Matrixport: Bitcoin breaks out to new highs, signaling a bullish bias.
According to a chart released today by Matrixport, as market expectations for a Bank of Japan interest rate hike intensified, Bitcoin fell by more than 6% in a single day. The expectation of a rate hike pushed up the yen's exchange rate, forcing the liquidation of some yen carry trades. This, coupled with the forced liquidation of nearly $1 billion in leveraged positions, amplified the volatility. Crypto-related equity assets also weakened, with individual stocks, including MicroStrategy, falling by approximately 12% at one point.
Amidst weak overall sentiment and a net outflow of approximately $3.5 billion from Bitcoin spot ETFs in November, market pressure intensified. Subsequently, Chinese regulators issued risk warnings regarding illegal activities related to virtual currencies, further dampening market risk appetite, and Bitcoin briefly fell below $84,000.

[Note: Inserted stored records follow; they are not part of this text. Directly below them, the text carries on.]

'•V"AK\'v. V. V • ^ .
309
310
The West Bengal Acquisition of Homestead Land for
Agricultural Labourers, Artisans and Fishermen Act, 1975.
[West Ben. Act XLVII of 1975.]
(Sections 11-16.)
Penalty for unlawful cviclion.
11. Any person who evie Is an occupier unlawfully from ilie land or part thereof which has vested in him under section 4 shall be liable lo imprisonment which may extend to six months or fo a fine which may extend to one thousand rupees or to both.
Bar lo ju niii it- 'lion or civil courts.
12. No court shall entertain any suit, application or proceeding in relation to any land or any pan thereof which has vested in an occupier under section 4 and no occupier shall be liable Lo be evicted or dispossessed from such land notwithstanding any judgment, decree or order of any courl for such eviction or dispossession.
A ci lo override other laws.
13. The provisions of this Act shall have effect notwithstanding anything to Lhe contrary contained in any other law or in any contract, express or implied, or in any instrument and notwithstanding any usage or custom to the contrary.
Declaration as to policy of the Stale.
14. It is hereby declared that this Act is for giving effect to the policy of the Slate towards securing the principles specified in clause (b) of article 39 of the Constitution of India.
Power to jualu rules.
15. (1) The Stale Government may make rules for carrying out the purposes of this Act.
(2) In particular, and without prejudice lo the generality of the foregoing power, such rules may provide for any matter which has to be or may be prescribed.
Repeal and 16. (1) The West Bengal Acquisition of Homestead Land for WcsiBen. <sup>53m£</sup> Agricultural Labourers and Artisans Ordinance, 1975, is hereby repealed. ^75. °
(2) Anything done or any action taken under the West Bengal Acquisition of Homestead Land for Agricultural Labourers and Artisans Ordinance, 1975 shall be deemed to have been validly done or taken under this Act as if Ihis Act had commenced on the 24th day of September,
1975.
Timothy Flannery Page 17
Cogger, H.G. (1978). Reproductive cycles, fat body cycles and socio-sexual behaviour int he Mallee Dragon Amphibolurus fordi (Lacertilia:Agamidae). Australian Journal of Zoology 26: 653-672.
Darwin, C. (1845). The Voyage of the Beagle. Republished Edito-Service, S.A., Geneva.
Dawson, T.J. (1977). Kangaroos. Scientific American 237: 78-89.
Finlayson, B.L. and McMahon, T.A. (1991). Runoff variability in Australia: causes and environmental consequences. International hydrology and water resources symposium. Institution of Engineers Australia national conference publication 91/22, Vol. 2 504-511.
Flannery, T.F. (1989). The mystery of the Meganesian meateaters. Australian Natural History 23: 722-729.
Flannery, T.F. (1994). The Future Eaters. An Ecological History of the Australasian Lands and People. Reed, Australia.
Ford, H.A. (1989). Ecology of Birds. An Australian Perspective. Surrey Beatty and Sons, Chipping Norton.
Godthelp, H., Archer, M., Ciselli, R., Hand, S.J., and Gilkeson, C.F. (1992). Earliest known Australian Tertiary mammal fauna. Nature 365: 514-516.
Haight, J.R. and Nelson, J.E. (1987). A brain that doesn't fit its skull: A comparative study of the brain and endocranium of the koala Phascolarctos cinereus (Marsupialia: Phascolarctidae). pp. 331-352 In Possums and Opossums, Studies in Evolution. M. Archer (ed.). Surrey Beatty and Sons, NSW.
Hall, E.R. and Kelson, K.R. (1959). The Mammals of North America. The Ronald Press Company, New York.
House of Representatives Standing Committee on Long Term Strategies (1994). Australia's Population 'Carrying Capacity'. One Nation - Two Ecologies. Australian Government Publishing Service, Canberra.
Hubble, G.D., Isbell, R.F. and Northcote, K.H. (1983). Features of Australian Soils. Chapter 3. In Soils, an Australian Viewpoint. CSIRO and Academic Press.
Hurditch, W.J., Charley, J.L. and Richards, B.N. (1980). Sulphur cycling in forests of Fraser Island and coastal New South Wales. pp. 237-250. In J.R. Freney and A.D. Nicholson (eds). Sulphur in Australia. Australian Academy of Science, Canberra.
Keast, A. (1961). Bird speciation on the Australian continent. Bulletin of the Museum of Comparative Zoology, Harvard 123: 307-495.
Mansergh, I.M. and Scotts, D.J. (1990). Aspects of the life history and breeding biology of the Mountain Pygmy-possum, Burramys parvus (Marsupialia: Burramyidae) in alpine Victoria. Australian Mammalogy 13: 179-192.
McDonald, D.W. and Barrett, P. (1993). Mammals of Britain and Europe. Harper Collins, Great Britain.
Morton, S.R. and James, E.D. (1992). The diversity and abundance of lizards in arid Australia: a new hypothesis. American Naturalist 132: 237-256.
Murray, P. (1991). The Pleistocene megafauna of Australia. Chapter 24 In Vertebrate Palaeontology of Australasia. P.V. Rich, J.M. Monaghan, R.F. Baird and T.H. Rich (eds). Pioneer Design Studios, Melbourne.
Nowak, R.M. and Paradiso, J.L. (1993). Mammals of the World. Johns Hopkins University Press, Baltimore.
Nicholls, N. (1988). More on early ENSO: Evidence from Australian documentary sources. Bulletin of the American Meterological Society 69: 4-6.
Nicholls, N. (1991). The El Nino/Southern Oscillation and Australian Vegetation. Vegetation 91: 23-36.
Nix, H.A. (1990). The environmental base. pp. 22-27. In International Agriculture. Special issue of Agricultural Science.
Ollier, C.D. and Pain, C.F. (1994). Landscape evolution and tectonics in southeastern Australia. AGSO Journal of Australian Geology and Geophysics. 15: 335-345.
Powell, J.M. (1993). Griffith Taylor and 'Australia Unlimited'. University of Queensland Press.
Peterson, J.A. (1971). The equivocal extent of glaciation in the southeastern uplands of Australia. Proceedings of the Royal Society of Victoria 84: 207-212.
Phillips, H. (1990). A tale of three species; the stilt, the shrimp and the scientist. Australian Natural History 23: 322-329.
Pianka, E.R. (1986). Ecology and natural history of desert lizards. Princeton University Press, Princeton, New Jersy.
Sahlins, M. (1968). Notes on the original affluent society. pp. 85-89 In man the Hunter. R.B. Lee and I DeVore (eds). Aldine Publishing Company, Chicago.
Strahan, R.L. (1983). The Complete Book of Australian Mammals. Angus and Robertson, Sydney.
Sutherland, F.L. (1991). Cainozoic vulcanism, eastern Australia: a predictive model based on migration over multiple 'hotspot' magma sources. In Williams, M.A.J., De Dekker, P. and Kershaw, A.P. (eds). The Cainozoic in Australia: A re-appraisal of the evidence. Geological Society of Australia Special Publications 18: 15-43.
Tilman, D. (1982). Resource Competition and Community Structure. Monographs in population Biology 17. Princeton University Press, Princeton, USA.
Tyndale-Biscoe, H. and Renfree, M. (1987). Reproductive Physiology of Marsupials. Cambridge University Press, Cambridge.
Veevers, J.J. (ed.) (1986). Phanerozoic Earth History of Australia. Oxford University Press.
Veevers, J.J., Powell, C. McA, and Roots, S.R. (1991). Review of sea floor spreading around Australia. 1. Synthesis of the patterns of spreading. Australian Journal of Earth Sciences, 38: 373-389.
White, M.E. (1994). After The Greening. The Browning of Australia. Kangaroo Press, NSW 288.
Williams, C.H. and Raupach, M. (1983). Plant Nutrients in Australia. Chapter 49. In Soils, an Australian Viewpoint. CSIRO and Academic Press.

Subsequently, as the equity market stabilized, Bank of America allowed financial advisors to offer high-net-worth clients advice on Bitcoin allocations of up to 4%, and Vanguard also began opening up Bitcoin exposure to its clients. Bitcoin prices rebounded to above $90,000, and market sentiment improved somewhat. From a technical perspective, Bitcoin has now formed a higher low structure, indicating a bullish short-term trend.